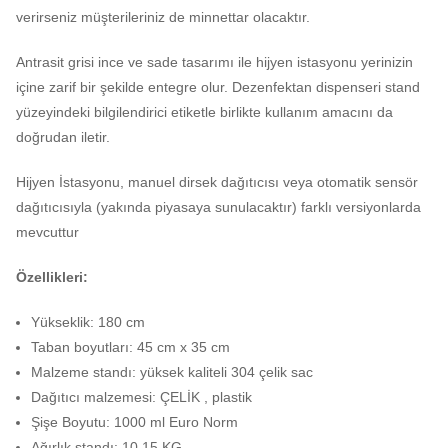
verirseniz müşterileriniz de minnettar olacaktır.
Antrasit grisi ince ve sade tasarımı ile hijyen istasyonu yerinizin
içine zarif bir şekilde entegre olur. Dezenfektan dispenseri stand
yüzeyindeki bilgilendirici etiketle birlikte kullanım amacını da
doğrudan iletir.
Hijyen İstasyonu, manuel dirsek dağıtıcısı veya otomatik sensör
dağıtıcısıyla (yakında piyasaya sunulacaktır) farklı versiyonlarda
mevcuttur
Özellikleri:
Yükseklik: 180 cm
Taban boyutları: 45 cm x 35 cm
Malzeme standı: yüksek kaliteli 304 çelik sac
Dağıtıcı malzemesi: ÇELİK , plastik
Şişe Boyutu: 1000 ml Euro Norm
Ağırlık standı: 10,15 KG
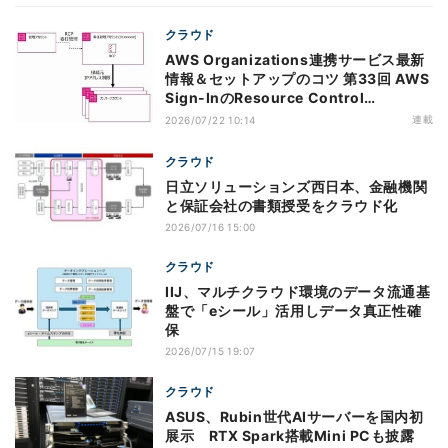
クラウド
AWS Organizations連携サービス最新
情報＆セットアップのコツ 第33回 AWS
Sign-InのResource Control
Policy（RCP）対応のメリットと注意点
連載
2026/07/22 10:14
クラウド
日立ソリューションズ西日本、金融機関
と保証会社の書類授受をクラウド化
2026/07/16 15:00
クラウド
IIJ、マルチクラウド環境のデータ流通基
盤で「eシール」活用しデータ真正性確
保
2026/07/15 19:07
クラウド
ASUS、Rubin世代AIサーバーを国内初
展示 RTX Spark搭載Mini PCも披露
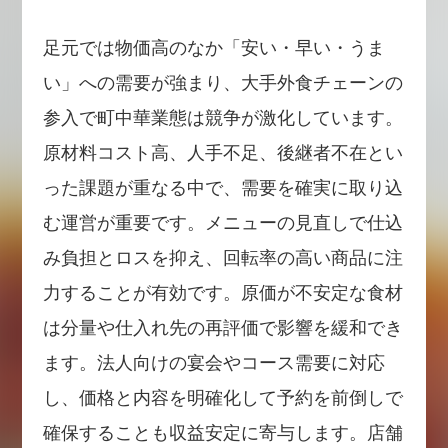
足元では物価高のなか「安い・早い・うま
い」への需要が強まり、大手外食チェーンの
参入で町中華業態は競争が激化しています。
原材料コスト高、人手不足、後継者不在とい
った課題が重なる中で、需要を確実に取り込
む運営が重要です。メニューの見直しで仕込
み負担とロスを抑え、回転率の高い商品に注
力することが有効です。原価が不安定な食材
は分量や仕入れ先の再評価で影響を緩和でき
ます。法人向けの宴会やコース需要に対応
し、価格と内容を明確化して予約を前倒しで
確保することも収益安定に寄与します。店舗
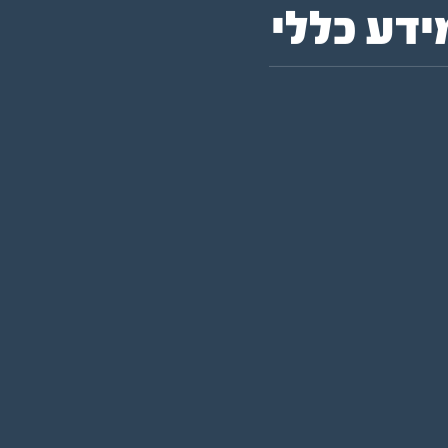
דע כללי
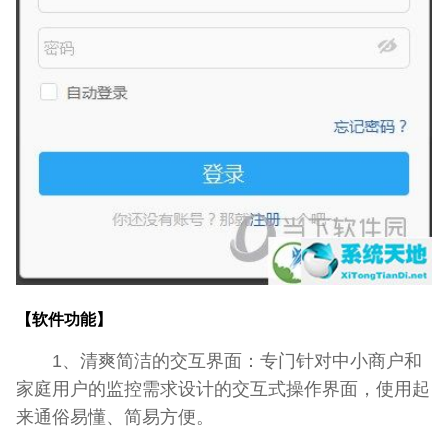
【软件功能】
1、清爽简洁的交互界面：专门针对中小商户和
家庭用户的监控需求设计的交互式操作界面，使用起
来通俗易懂、简易方便。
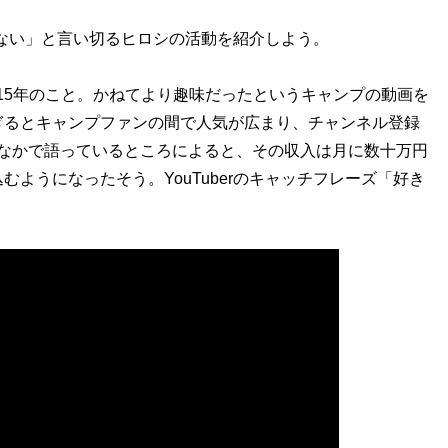
はない」と言い切るヒロシの活動を紹介しよう。
2015年のこと。かねてより趣味だったというキャンプの動画を
ぎるとキャンプファンの間で人気が広まり、チャンネル登録
』のなかで語っているところによると、その収入は月に数十万円
ようになったそう。YouTuberのキャッチフレーズ「好き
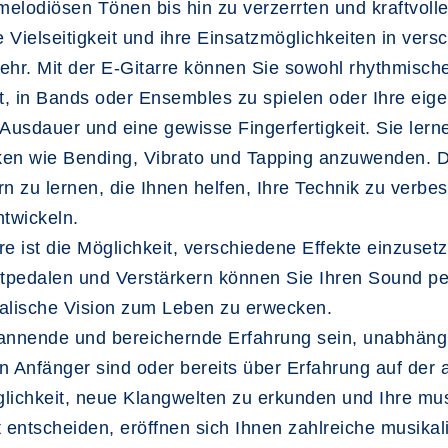
elodiösen Tönen bis hin zu verzerrten und kraftvoll
hre Vielseitigkeit und ihre Einsatzmöglichkeiten in v
ehr. Mit der E-Gitarre können Sie sowohl rhythmisch
bt, in Bands oder Ensembles zu spielen oder Ihre ei
 Ausdauer und eine gewisse Fingerfertigkeit. Sie lern
ken wie Bending, Vibrato und Tapping anzuwenden. De
rn zu lernen, die Ihnen helfen, Ihre Technik zu verb
ntwickeln.
rre ist die Möglichkeit, verschiedene Effekte einzuse
ktpedalen und Verstärkern können Sie Ihren Sound per
alische Vision zum Leben zu erwecken.
pannende und bereichernde Erfahrung sein, unabhäng
in Anfänger sind oder bereits über Erfahrung auf der 
öglichkeit, neue Klangwelten zu erkunden und Ihre mus
t entscheiden, eröffnen sich Ihnen zahlreiche musika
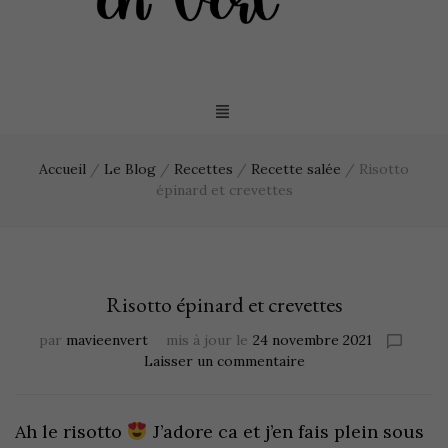
Accueil
/
Le Blog
/
Recettes
/
Recette salée
/
Risotto
épinard et crevettes
Risotto épinard et crevettes
par
mavieenvert
mis à jour le
24 novembre 2021
Laisser un commentaire
Ah le risotto
J’adore ca et j’en fais plein sous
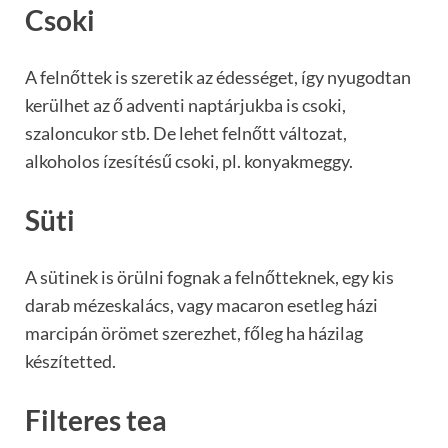
Csoki
A felnőttek is szeretik az édességet, így nyugodtan
kerülhet az ő adventi naptárjukba is csoki,
szaloncukor stb. De lehet felnőtt változat,
alkoholos ízesítésű csoki, pl. konyakmeggy.
Süti
A sütinek is örülni fognak a felnőtteknek, egy kis
darab mézeskalács, vagy macaron esetleg házi
marcipán örömet szerezhet, főleg ha házilag
készítetted.
Filteres tea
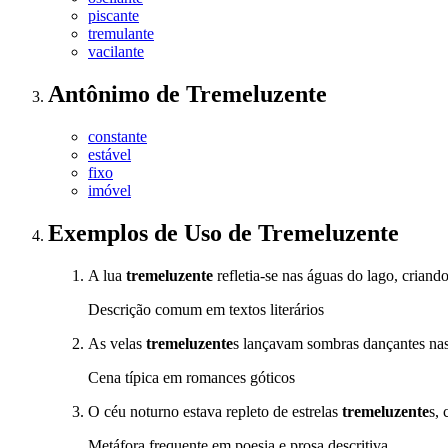
piscante
tremulante
vacilante
Antônimo
de
Tremeluzente
constante
estável
fixo
imóvel
Exemplos de Uso
de Tremeluzente
A lua
tremeluzente
refletia-se nas águas do lago, crian
Descrição comum em textos literários
As velas
tremeluzente
s lançavam sombras dançantes nas 
Cena típica em romances góticos
O céu noturno estava repleto de estrelas
tremeluzente
s,
Metáfora frequente em poesia e prosa descritiva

::::

→ **Brief**:
Restate, line by line and word for word, everything from the top of the material through the line that contains "ehr. Mit der". Leave pictures out.

→ **Expected output**:
verirseniz müşterileriniz de minnettar olacaktır.
Antrasit grisi ince ve sade tasarımı ile hijyen istasyonu yerinizin
içine zarif bir şekilde entegre olur. Dezenfektan dispenseri stand
yüzeyindeki bilgilendirici etiketle birlikte kullanım amacını da
doğrudan iletir.
Hijyen İstasyonu, manuel dirsek dağıtıcısı veya otomatik sensör
dağıtıcısıyla (yakında piyasaya sunulacaktır) farklı versiyonlarda
mevcuttur
Özellikleri:
Yükseklik: 180 cm
Taban boyutları: 45 cm x 35 cm
Malzeme standı: yüksek kaliteli 304 çelik sac
Dağıtıcı malzemesi: ÇELİK , plastik
Şişe Boyutu: 1000 ml Euro Norm
Ağırlık standı: 10,15 KG
クラウド
AWS Organizations連携サービス最新
情報＆セットアップのコツ 第33回 AWS
Sign-InのResource Control
Policy（RCP）対応のメリットと注意点
連載
2026/07/22 10:14
クラウド
日立ソリューションズ西日本、金融機関
と保証会社の書類授受をクラウド化
2026/07/16 15:00
クラウド
IIJ、マルチクラウド環境のデータ流通基
盤で「eシール」活用しデータ真正性確
保
2026/07/15 19:07
クラウド
ASUS、Rubin世代AIサーバーを国内初
展示 RTX Spark搭載Mini PCも披露
足元では物価高のなか「安い・早い・うま
い」への需要が強まり、大手外食チェーンの
参入で町中華業態は競争が激化しています。
原材料コスト高、人手不足、後継者不在とい
った課題が重なる中で、需要を確実に取り込
む運営が重要です。メニューの見直しで仕込
み負担とロスを抑え、回転率の高い商品に注
力することが有効です。原価が不安定な食材
は分量や仕入れ先の再評価で影響を緩和でき
ます。法人向けの宴会やコース需要に対応
し、価格と内容を明確化して予約を前倒しで
確保することも収益安定に寄与します。店舗
דע כללי
【软件功能】
1、清爽简洁的交互界面：专门针对中小商户和
家庭用户的监控需求设计的交互式操作界面，使用起
来通俗易懂、简易方便。
はない」と言い切るヒロシの活動を紹介しよう。
2015年のこと。かねてより趣味だったというキャンプの動画を
ぎるとキャンプファンの間で人気が広まり、チャンネル登録
』のなかで語っているところによると、その収入は月に数十万円
ようになったそう。YouTuberのキャッチフレーズ「好き
elodiösen Tönen bis hin zu verzerrten und kraftvoll
hre Vielseitigkeit und ihre Einsatzmöglichkeiten in v
ehr. Mit der E-Gitarre können Sie sowohl rhythmisch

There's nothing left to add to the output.